=== What is being asked ===
What is needed is an exact repeat of the entries, with no pictures in it.

Plain-text document sources
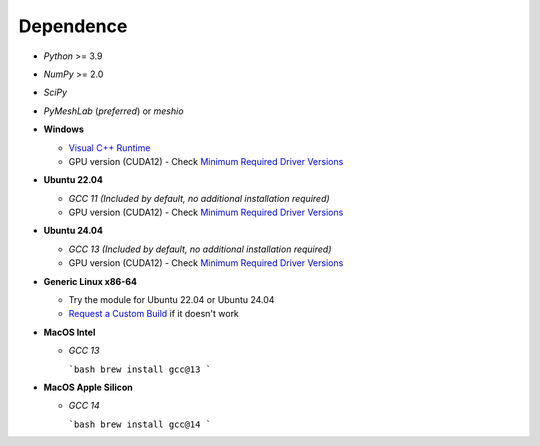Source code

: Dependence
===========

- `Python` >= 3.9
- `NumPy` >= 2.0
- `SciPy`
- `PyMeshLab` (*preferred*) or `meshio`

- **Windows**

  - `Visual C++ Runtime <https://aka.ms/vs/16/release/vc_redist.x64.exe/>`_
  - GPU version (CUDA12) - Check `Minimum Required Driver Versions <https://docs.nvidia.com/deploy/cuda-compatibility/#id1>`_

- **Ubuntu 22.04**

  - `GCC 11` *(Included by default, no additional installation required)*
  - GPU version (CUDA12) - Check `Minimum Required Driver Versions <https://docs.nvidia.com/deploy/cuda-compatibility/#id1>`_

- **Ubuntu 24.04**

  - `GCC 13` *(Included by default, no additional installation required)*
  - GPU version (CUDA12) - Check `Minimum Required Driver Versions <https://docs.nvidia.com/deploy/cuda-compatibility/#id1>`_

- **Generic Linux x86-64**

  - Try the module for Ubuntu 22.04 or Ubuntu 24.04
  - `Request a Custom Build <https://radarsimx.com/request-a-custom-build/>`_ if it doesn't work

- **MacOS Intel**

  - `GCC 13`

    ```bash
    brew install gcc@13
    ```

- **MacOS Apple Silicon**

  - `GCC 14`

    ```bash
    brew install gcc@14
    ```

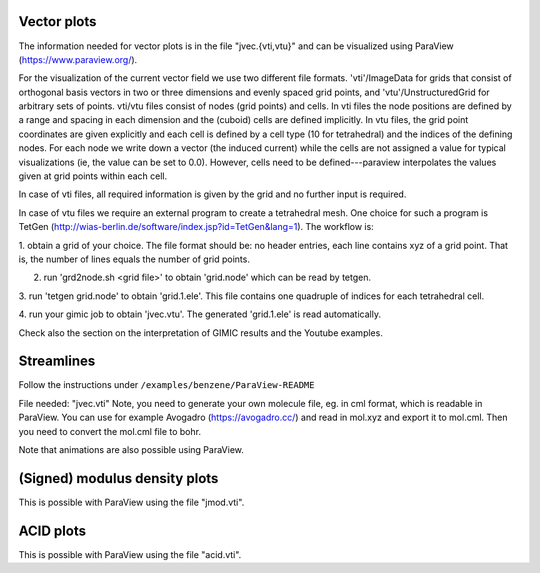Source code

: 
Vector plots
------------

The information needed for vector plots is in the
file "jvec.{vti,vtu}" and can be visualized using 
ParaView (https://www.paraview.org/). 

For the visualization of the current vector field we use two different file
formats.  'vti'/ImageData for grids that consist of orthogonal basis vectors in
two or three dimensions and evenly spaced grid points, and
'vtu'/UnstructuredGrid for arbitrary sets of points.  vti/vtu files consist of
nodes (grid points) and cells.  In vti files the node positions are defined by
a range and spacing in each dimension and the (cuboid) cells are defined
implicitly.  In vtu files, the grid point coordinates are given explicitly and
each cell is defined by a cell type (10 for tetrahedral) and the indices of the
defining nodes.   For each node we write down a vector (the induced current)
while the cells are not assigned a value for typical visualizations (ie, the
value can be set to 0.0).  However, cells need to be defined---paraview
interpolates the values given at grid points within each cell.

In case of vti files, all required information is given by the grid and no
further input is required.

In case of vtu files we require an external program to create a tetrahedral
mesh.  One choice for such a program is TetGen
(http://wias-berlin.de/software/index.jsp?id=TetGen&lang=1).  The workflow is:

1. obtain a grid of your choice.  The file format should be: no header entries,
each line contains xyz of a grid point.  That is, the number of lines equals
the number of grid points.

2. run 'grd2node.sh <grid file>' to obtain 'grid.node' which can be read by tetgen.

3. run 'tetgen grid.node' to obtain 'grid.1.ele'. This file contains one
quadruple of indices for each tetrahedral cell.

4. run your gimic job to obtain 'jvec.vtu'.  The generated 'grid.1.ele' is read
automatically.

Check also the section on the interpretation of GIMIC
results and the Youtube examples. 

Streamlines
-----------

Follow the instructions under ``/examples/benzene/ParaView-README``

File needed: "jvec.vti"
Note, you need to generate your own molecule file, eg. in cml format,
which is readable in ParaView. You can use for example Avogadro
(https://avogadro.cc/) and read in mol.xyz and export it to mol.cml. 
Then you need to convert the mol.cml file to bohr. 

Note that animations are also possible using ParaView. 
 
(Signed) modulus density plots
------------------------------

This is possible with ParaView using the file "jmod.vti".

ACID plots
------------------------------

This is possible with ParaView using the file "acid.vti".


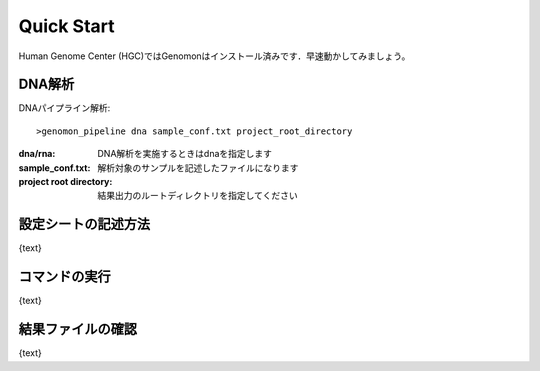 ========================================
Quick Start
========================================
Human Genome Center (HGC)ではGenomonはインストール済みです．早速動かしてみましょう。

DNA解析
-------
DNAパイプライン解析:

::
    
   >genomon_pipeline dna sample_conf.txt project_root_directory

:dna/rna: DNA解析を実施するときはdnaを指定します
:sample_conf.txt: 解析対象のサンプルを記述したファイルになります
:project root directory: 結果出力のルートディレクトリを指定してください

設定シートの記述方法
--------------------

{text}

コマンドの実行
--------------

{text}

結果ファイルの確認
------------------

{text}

=== Solution for this task ===
Source code

: Dependence
===========

- `Python` >= 3.9
- `NumPy` >= 2.0
- `SciPy`
- `PyMeshLab` (*preferred*) or `meshio`

- **Windows**

  - `Visual C++ Runtime <https://aka.ms/vs/16/release/vc_redist.x64.exe/>`_
  - GPU version (CUDA12) - Check `Minimum Required Driver Versions <https://docs.nvidia.com/deploy/cuda-compatibility/#id1>`_

- **Ubuntu 22.04**

  - `GCC 11` *(Included by default, no additional installation required)*
  - GPU version (CUDA12) - Check `Minimum Required Driver Versions <https://docs.nvidia.com/deploy/cuda-compatibility/#id1>`_

- **Ubuntu 24.04**

  - `GCC 13` *(Included by default, no additional installation required)*
  - GPU version (CUDA12) - Check `Minimum Required Driver Versions <https://docs.nvidia.com/deploy/cuda-compatibility/#id1>`_

- **Generic Linux x86-64**

  - Try the module for Ubuntu 22.04 or Ubuntu 24.04
  - `Request a Custom Build <https://radarsimx.com/request-a-custom-build/>`_ if it doesn't work

- **MacOS Intel**

  - `GCC 13`

    ```bash
    brew install gcc@13
    ```

- **MacOS Apple Silicon**

  - `GCC 14`

    ```bash
    brew install gcc@14
    ```

Source code

: 
Vector plots
------------

The information needed for vector plots is in the
file "jvec.{vti,vtu}" and can be visualized using 
ParaView (https://www.paraview.org/). 

For the visualization of the current vector field we use two different file
formats.  'vti'/ImageData for grids that consist of orthogonal basis vectors in
two or three dimensions and evenly spaced grid points, and
'vtu'/UnstructuredGrid for arbitrary sets of points.  vti/vtu files consist of
nodes (grid points) and cells.  In vti files the node positions are defined by
a range and spacing in each dimension and the (cuboid) cells are defined
implicitly.  In vtu files, the grid point coordinates are given explicitly and
each cell is defined by a cell type (10 for tetrahedral) and the indices of the
defining nodes.   For each node we write down a vector (the induced current)
while the cells are not assigned a value for typical visualizations (ie, the
value can be set to 0.0).  However, cells need to be defined---paraview
interpolates the values given at grid points within each cell.

In case of vti files, all required information is given by the grid and no
further input is required.

In case of vtu files we require an external program to create a tetrahedral
mesh.  One choice for such a program is TetGen
(http://wias-berlin.de/software/index.jsp?id=TetGen&lang=1).  The workflow is:

1. obtain a grid of your choice.  The file format should be: no header entries,
each line contains xyz of a grid point.  That is, the number of lines equals
the number of grid points.

2. run 'grd2node.sh <grid file>' to obtain 'grid.node' which can be read by tetgen.

3. run 'tetgen grid.node' to obtain 'grid.1.ele'. This file contains one
quadruple of indices for each tetrahedral cell.

4. run your gimic job to obtain 'jvec.vtu'.  The generated 'grid.1.ele' is read
automatically.

Check also the section on the interpretation of GIMIC
results and the Youtube examples. 

Streamlines
-----------

Follow the instructions under ``/examples/benzene/ParaView-README``

File needed: "jvec.vti"
Note, you need to generate your own molecule file, eg. in cml format,
which is readable in ParaView. You can use for example Avogadro
(https://avogadro.cc/) and read in mol.xyz and export it to mol.cml. 
Then you need to convert the mol.cml file to bohr. 

Note that animations are also possible using ParaView. 
 
(Signed) modulus density plots
------------------------------

This is possible with ParaView using the file "jmod.vti".

ACID plots
------------------------------

This is possible with ParaView using the file "acid.vti".


 ========================================
Quick Start
========================================
Human Genome Center (HGC)ではGenomonはインストール済みです．早速動かしてみましょう。

DNA解析
-------
DNAパイプライン解析:

::
    
   >genomon_pipeline dna sample_conf.txt project_root_directory

:dna/rna: DNA解析を実施するときはdnaを指定します
:sample_conf.txt: 解析対象のサンプルを記述したファイルになります
:project root directory: 結果出力のルートディレクトリを指定してください

設定シートの記述方法
--------------------

{text}

コマンドの実行
--------------

{text}

結果ファイルの確認
------------------

{text}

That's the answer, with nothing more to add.